More than 10,000 years ago, the ancestor of domestic sheep did not have wool. Not in the traditional sense, anyways. The mouflon sheep at your right is considered the ancestor of "wool" sheep. Their hair/wool is soft and sheds annually in the spring and summer. The soay sheep (below left) is another example of a wild sheep with the most natural of wool, the kind that doesn't just keep growing.
People could still spin the fiber, it just needed to be collected instead of shorn and there wasn't a lot of it to use. So thus the domestication process began.
It's amazing how so very different domestic sheep are from their wild ancestors. Most breeds have long, wooly tails - wild sheep do not. Sheep tails' are generally docked, sometimes leaving the animals with absolutely no rear-end protection. Wild sheep have hair or shedding wool - domestic sheep, if left unshorn, would die from exhaustion or heat stroke within a couple of years or be burdened with 50+ lbs of extra wool. We took perfectly adaptable creatures and selectively bred for traits that are useless in nature and, even more tragic, deadly for the animals without our intervention. How arrogant of us to make these animals so reliant on humans that, if left to their own devices, would probably become weighed down by wool and die within a few years (months if in arid, desert climates).

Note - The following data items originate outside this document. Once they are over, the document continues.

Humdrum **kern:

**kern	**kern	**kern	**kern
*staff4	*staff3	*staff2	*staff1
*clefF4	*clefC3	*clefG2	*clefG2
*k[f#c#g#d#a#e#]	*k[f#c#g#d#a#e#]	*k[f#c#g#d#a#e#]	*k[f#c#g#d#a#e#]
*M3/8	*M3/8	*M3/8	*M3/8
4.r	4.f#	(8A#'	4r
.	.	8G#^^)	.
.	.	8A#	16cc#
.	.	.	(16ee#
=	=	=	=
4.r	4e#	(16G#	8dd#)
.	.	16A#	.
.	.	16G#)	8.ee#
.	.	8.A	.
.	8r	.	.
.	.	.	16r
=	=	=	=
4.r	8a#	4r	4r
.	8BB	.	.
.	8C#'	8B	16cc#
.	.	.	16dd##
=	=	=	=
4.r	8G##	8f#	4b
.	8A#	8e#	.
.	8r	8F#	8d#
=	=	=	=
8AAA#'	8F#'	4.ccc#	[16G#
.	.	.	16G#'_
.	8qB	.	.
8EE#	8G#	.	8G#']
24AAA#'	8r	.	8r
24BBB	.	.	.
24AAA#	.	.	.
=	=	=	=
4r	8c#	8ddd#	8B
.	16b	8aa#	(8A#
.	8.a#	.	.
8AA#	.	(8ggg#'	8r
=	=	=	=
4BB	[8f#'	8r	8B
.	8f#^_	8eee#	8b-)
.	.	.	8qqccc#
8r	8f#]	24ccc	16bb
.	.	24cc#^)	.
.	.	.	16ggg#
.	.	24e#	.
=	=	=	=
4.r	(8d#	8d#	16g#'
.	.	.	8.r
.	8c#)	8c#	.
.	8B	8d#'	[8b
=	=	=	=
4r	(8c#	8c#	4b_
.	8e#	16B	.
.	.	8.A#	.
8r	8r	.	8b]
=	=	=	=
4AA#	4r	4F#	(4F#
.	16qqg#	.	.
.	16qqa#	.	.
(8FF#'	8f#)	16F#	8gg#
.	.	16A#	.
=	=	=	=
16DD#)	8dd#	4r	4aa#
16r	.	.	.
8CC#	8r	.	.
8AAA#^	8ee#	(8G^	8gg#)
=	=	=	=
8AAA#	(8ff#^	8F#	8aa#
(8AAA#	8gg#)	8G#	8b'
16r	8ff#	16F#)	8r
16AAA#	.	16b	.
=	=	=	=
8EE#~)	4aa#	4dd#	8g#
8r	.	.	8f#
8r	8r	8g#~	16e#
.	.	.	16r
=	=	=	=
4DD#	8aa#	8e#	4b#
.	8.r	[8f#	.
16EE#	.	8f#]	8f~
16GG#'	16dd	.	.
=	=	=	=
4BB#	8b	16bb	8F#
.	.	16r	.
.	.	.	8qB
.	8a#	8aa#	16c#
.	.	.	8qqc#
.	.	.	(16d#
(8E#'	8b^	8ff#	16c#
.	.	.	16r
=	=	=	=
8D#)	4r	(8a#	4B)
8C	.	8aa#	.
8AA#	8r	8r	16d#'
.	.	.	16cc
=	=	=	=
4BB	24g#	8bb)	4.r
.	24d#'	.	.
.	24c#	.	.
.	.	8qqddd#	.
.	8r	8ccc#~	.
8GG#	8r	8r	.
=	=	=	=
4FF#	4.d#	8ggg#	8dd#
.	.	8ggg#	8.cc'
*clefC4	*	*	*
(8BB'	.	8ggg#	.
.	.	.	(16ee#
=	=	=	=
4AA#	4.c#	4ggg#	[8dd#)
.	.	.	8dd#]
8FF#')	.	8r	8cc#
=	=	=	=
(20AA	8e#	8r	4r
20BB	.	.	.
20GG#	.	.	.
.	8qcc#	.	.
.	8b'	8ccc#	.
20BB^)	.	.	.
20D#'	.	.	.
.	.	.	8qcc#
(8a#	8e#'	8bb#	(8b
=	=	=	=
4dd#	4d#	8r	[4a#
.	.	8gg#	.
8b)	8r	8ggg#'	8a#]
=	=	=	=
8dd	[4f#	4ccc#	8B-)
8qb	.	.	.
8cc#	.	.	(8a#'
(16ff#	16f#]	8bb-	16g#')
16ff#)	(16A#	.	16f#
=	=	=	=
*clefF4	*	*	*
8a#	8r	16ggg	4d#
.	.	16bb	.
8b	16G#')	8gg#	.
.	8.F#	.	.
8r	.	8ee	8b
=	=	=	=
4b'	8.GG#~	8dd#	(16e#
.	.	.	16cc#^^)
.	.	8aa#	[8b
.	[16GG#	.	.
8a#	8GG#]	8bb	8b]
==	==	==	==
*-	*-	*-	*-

The sheep at the sanctuary are a variety of different breeds. Some have really thick wool that you cringe looking at (imagine wearing an extra 20 lbs!) others have less wool to worry about. They are all sheared annually to prevent heat stroke and overgrowth of the wool. We do not tail dock or dehorn the sheep, either. None of the tailed sheep have had problems with blowfly or pooping, either. Trying to keep them as natural as possible is, unfortunately, impossible so we strive to keep them comfortable and happy instead.
So the next time you go shopping, give some thought to what you purchase. Wool is not natural for the sheep, it's uncomfortable and can be deadly. Animals are tail-docked and some have their rear-flaps cut off without pain relief in a process called mulesing. Many are often dehorned and castrated without pain relief. Try other natural alternatives, like cotton or hemp.